Cuando comenzó el trabajo, los miembros de la iglesia recibieron entrenamiento para hacerse competentes en Libras, asegurando que pudieran transmitir las sutilezas y la profundidad de los pasajes bíblicos de manera efectiva. Cada sesión de traducción se convirtió en un pequeño encuentro de oración y adoración, transformando una tarea simple en un profundo viaje espiritual. “Ver las Escrituras cobrar vida en Libras es algo que desearía que todas las iglesias pudieran experimentar,” comparte Thais Sousa, una de las voluntarias que participa apasionadamente en el proyecto.
Este esfuerzo no es solo un medio de traducción; es una declaración audaz de inclusión y comunidad. La iglesia organiza servicios regulares liderados por pastores que dominan Libras, fomentando un ambiente donde los creyentes sordos pueden interactuar entre sí y adorar libremente.

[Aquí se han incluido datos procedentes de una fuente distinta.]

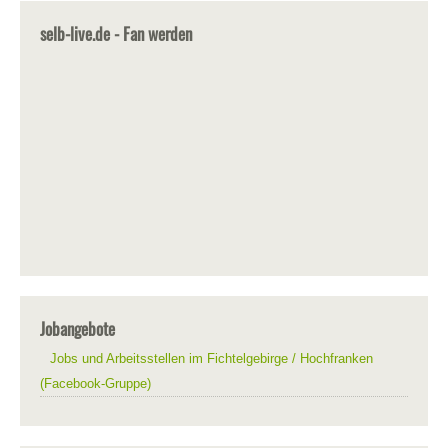
selb-live.de - Fan werden
Jobangebote
Jobs und Arbeitsstellen im Fichtelgebirge / Hochfranken
(Facebook-Gruppe)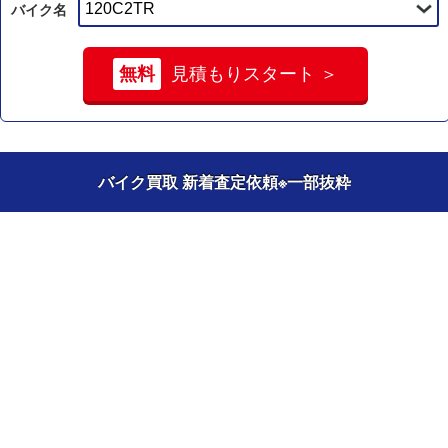
バイク名
無料
見積もりスタート ＞
バイク買取 新着査定依頼
※一部抜粋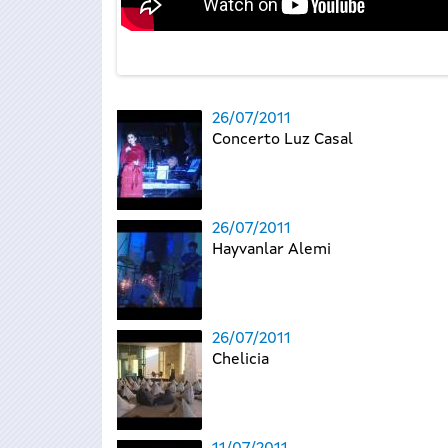
26/07/2011
Concerto Luz Casal
26/07/2011
Hayvanlar Alemi
26/07/2011
Chelicia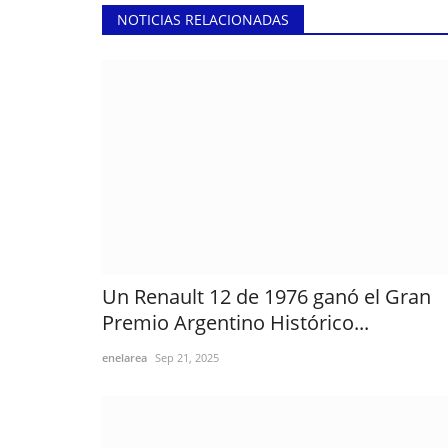
NOTICIAS RELACIONADAS
Un Renault 12 de 1976 ganó el Gran
Premio Argentino Histórico...
enelarea
Sep 21, 2025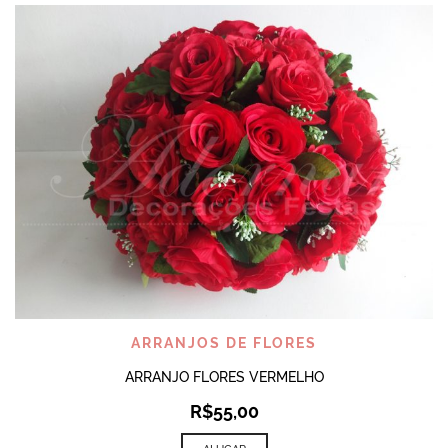
ARRANJOS DE FLORES
ARRANJO FLORES VERMELHO
R$
55,00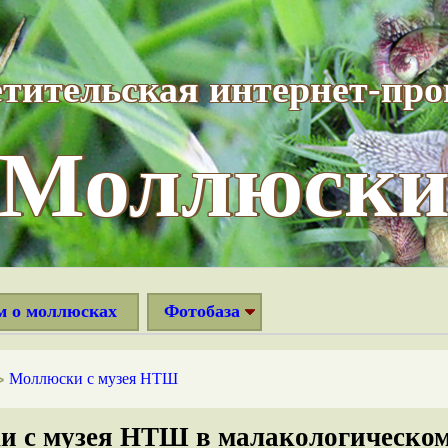
тительская интернет-пр
“Моллюски
м о моллюсках
Фотобаза
Моллюски с музея НТШ
>
 с музея НТШ в малакологическом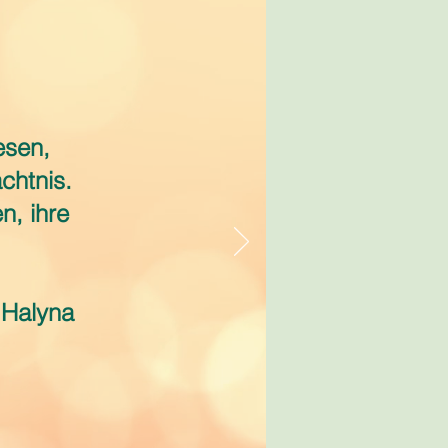
esen,
chtnis.
n, ihre
 Halyna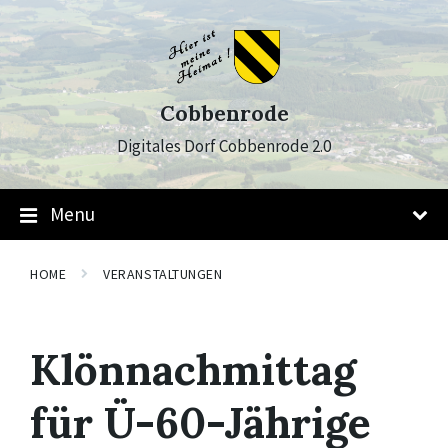
Skip
Skip
Skip
to
to
to
content
main
footer
navigation
Cobbenrode
Digitales Dorf Cobbenrode 2.0
Menu
HOME
VERANSTALTUNGEN
Klönnachmittag
für Ü-60-Jährige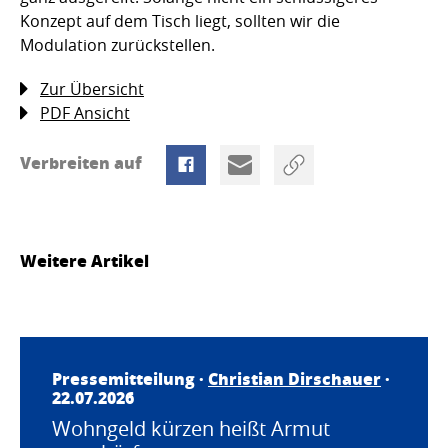
Konzept auf dem Tisch liegt, sollten wir die
Modulation zurückstellen.
Zur Übersicht
PDF Ansicht
Verbreiten auf
Weitere Artikel
Pressemitteilung ·
Christian Dirschauer
·
22.07.2026
Wohngeld kürzen heißt Armut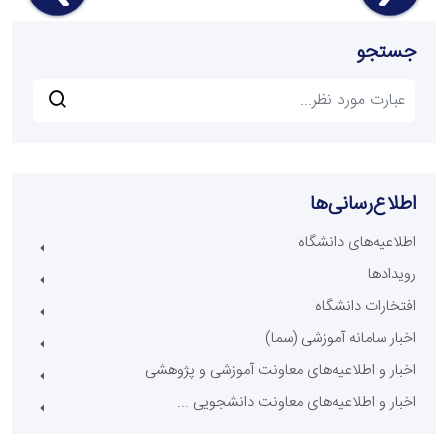
جستجو
اطلاع‌رسانی‌ها
اطلاعیه‌های دانشگاه
رویدادها
افتخارات دانشگاه
اخبار سامانه آموزشی (سما)
اخبار و اطلاعیه‌های معاونت آموزشی و پژوهشی
اخبار و اطلاعیه‌های معاونت دانشجویی ...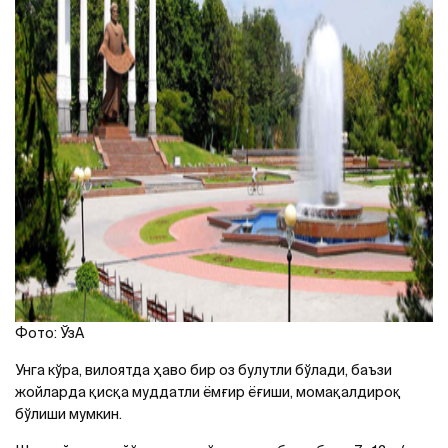
Фото: ЎзА
Унга кўра, вилоятда ҳаво бир оз булутли бўлади, баъзи
жойларда қисқа муддатли ёмғир ёғиши, момақалдироқ
бўлиши мумкин.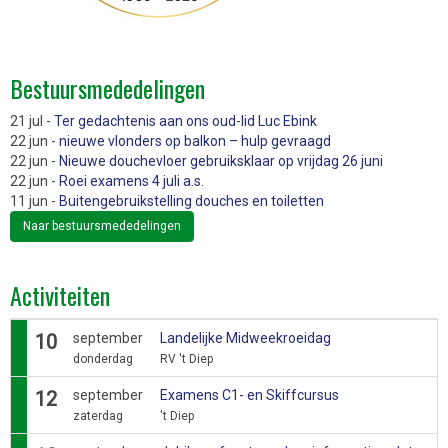
Bestuursmededelingen
21 jul -
Ter gedachtenis aan ons oud-lid Luc Ebink
22 jun -
nieuwe vlonders op balkon – hulp gevraagd
22 jun -
Nieuwe douchevloer gebruiksklaar op vrijdag 26 juni
22 jun -
Roei examens 4 juli a.s.
11 jun -
Buitengebruikstelling douches en toiletten
Naar bestuursmededelingen
Activiteiten
10
september
Landelijke Midweekroeidag
donderdag
RV 't Diep
12
september
Examens C1- en Skiffcursus
zaterdag
't Diep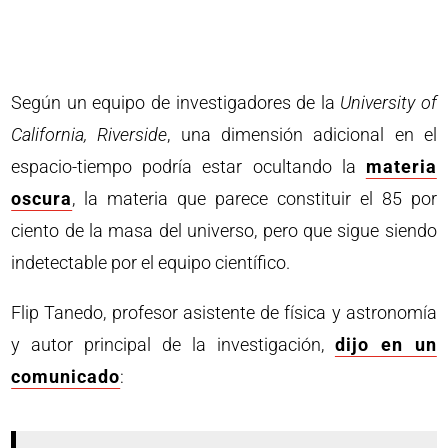
Según un equipo de investigadores de la
University of
California, Riverside
, una dimensión adicional en el
espacio-tiempo podría estar ocultando la
materia
oscura
, la materia que parece constituir el 85 por
ciento de la masa del universo, pero que sigue siendo
indetectable por el equipo científico.
Flip Tanedo, profesor asistente de física y astronomía
y autor principal de la investigación,
dijo en un
comunicado
: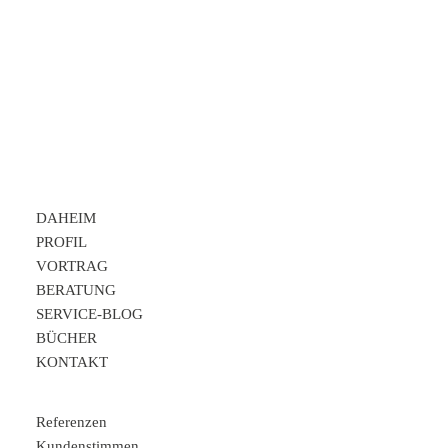
REFERENZEN
DAHEIM
PROFIL
VORTRAG
BERATUNG
SERVICE-BLOG
BÜCHER
KONTAKT
Referenzen
Kundenstimmen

Durante estos servicios, se comparten testimonios que resuenan profundamente, no solo dentro de la comunidad sorda, sino también con miembros oyentes que están ansiosos por aprender.
El impacto de estos esfuerzos de traducción ya se siente mucho más allá de las paredes de la iglesia. Un seminario celebrado en mayo atrajo a cientos de personas de varias regiones, donde entusiastas participantes se involucraron en discusiones sobre fe y accesibilidad. Jóvenes padres con hijos sordos, como Rafael y Sonia, compartieron su gratitud, diciendo: “Durante años sentimos que nuestra familia estaba desconectada de la iglesia. Ahora, pueden acceder a las historias de la Biblia como nosotros”.
A medida que el proyecto avanza, más que traducciones están cobrando vida. La iglesia tiene como objetivo desarrollar recursos como devocionales en video, talleres e iniciativas de alcance comunitario, abriendo nuevos caminos para compartir la Palabra de Dios. Este trabajo pionero en São Paulo sirve como un faro de esperanza e inspiración, animando a otras congregaciones en Brasil y más allá a considerar cómo pueden ser más acogedoras e inclusivas.
En un mundo a menudo marcado por barreras de comunicación, la Asamblea de Dios en São Paulo ejemplifica el poder transformador de la fe en acción. Su misión refleja el llamado de Jesús en Mateo 28:19, “Por tanto, id, y haced discípulos a todas las naciones”, mostrando que la inclusividad —especialmente para la comunidad sorda— es una parte esencial del cumplimiento de esa Gran Comisión. A medida que continúan con este esfuerzo, su camino no se trata solo de traducir palabras, sino de hacer crecer una familia de creyentes donde todos, independientemente de su capacidad para escuchar, pueden conocer y experimentar el amor de Dios.